• **TASK**: Read the data below line by line and state how many lines hold "life". Nothing else belongs in the answer.

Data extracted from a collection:

◆ ◆ ◆ ◆ ◆

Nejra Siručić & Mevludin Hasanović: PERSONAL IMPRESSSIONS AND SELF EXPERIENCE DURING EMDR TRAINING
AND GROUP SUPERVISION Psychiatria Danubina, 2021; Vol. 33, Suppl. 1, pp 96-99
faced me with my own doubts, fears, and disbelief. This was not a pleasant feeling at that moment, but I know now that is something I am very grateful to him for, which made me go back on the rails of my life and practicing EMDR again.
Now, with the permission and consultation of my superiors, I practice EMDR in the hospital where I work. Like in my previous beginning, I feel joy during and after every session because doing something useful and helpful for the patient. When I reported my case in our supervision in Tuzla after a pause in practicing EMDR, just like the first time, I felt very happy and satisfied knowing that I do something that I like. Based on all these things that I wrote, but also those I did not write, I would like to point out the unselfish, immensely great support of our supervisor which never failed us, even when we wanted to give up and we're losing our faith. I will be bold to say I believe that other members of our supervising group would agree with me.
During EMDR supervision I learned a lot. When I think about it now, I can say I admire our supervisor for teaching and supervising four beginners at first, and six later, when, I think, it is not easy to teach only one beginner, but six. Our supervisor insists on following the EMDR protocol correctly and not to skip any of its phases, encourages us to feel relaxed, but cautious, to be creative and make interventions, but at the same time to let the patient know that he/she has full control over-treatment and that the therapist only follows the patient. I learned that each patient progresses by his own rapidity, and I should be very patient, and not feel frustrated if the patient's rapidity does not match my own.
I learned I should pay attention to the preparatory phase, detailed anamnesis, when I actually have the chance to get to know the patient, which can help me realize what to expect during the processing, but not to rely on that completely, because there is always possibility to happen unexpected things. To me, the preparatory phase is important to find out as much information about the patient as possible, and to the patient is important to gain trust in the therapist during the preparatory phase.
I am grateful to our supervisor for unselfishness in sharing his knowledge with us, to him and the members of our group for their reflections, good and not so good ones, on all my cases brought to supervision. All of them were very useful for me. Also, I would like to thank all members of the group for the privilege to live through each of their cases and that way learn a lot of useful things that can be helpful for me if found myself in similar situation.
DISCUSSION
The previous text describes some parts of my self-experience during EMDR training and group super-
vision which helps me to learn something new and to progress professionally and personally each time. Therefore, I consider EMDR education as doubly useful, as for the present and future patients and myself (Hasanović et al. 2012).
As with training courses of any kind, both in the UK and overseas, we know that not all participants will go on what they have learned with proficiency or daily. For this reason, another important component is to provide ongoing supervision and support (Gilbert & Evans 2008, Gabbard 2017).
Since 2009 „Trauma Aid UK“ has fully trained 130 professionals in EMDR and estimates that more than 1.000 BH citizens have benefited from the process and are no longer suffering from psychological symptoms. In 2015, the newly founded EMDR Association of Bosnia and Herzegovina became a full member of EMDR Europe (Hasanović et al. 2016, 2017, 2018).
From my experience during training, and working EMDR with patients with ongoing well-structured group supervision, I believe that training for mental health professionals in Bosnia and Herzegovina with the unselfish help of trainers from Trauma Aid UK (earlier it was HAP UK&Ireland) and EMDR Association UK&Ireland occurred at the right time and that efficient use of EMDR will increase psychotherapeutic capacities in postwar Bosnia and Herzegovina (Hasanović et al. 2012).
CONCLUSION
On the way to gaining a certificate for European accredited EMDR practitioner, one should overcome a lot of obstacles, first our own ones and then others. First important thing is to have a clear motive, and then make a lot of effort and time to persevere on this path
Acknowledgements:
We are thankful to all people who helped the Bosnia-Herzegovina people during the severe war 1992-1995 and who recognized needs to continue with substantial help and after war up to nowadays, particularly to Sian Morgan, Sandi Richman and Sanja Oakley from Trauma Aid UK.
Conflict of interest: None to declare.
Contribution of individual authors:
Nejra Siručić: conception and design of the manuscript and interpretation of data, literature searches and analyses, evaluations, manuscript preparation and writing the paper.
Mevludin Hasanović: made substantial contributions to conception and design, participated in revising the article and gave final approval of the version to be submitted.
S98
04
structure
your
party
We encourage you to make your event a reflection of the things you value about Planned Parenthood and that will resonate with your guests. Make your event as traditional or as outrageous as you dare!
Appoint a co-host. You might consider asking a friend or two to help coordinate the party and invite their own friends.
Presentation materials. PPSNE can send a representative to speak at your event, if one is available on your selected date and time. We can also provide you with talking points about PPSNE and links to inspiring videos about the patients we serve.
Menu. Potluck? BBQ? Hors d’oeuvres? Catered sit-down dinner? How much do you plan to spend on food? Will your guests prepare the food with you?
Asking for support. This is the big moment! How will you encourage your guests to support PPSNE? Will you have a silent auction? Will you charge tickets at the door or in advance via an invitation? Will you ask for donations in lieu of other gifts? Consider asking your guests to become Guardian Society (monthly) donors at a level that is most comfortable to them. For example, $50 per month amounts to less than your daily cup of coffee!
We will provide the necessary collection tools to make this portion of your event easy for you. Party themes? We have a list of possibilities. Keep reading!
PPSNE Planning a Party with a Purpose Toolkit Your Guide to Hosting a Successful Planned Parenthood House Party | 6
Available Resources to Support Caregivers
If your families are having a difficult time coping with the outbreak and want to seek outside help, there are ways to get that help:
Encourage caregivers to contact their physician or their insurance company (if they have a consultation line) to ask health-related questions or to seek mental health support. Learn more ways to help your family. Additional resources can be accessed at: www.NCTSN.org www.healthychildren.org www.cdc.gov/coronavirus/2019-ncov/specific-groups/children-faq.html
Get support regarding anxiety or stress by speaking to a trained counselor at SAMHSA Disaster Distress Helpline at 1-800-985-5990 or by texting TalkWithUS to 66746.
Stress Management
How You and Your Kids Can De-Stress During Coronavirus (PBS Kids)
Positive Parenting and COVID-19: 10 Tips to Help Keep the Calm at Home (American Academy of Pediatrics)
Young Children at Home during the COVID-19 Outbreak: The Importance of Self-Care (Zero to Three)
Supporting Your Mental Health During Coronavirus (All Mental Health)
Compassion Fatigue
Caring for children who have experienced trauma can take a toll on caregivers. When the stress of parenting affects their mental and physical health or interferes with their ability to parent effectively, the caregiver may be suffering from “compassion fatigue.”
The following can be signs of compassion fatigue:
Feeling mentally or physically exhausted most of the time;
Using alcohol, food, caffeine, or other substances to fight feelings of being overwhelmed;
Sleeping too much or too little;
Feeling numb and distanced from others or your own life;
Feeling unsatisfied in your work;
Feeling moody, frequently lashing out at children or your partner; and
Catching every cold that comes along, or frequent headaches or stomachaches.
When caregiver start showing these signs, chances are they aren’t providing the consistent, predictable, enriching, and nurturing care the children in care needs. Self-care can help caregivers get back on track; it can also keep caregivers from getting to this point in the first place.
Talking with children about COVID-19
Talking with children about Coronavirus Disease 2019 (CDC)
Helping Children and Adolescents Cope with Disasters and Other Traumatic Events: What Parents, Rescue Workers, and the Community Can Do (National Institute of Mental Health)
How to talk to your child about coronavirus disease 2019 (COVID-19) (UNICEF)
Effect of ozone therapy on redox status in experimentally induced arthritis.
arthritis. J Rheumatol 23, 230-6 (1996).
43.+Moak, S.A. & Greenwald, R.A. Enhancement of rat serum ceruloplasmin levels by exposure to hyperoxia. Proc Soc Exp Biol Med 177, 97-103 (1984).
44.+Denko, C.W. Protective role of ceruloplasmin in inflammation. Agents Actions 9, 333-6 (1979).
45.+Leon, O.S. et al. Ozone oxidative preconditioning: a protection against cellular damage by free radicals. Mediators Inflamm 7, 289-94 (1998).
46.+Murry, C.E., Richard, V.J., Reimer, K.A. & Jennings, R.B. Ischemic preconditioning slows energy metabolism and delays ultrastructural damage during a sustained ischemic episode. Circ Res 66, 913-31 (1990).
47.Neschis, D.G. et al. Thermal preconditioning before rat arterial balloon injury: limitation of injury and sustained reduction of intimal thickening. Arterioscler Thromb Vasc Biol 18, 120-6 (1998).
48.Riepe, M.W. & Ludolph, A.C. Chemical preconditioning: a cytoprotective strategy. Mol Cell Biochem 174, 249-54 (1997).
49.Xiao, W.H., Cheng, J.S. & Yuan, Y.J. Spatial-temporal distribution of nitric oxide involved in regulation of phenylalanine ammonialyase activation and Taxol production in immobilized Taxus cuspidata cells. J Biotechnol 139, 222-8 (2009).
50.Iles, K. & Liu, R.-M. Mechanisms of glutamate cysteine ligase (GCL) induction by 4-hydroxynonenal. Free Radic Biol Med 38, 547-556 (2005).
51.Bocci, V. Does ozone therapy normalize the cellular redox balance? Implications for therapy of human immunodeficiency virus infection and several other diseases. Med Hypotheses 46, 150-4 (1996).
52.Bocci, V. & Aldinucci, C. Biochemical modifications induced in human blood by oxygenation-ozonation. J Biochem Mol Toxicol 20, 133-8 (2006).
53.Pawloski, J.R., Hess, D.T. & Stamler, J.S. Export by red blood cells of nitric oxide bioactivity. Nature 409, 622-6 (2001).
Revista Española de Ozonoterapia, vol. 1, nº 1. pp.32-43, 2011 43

◆ ◆ ◆ ◆ ◆

• **WORKED SOLUTION**: 2